ACTIVITY: Change every "Публікації" to "Статті" in the lines of the data below, and write the lines out again with nothing else altered. Leave the pictures out.

Dataset records

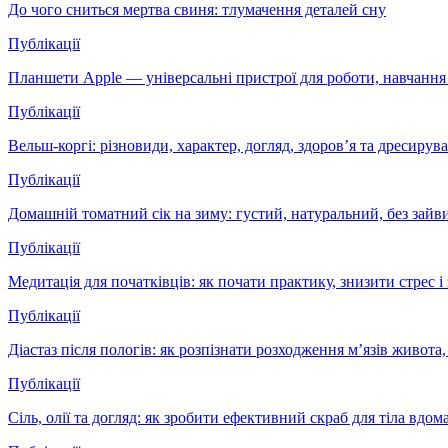
До чого сниться мертва свиня: тлумачення деталей сну
Публікації
Планшети Apple — універсальні пристрої для роботи, навчання 
Публікації
Вельш-коргі: різновиди, характер, догляд, здоров’я та дресир
Публікації
Домашній томатний сік на зиму: густий, натуральний, без зай
Публікації
Медитація для початківців: як почати практику, знизити стрес
Публікації
Діастаз після пологів: як розпізнати розходження м’язів живота
Публікації
Сіль, олії та догляд: як зробити ефективний скраб для тіла вдом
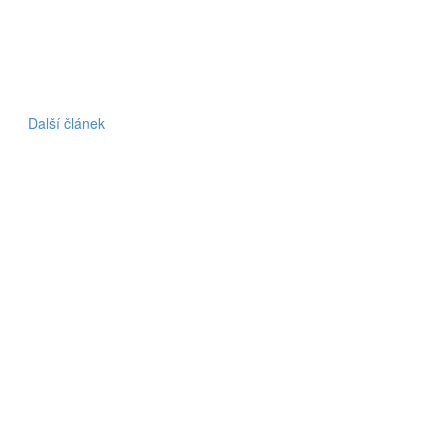
Další článek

RESULT:
До чого сниться мертва свиня: тлумачення деталей сну
Статті
Планшети Apple — універсальні пристрої для роботи, навчання 
Статті
Вельш-коргі: різновиди, характер, догляд, здоров’я та дресир
Статті
Домашній томатний сік на зиму: густий, натуральний, без зай
Статті
Медитація для початківців: як почати практику, знизити стрес
Статті
Діастаз після пологів: як розпізнати розходження м’язів живота
Статті
Сіль, олії та догляд: як зробити ефективний скраб для тіла вдом
Další článek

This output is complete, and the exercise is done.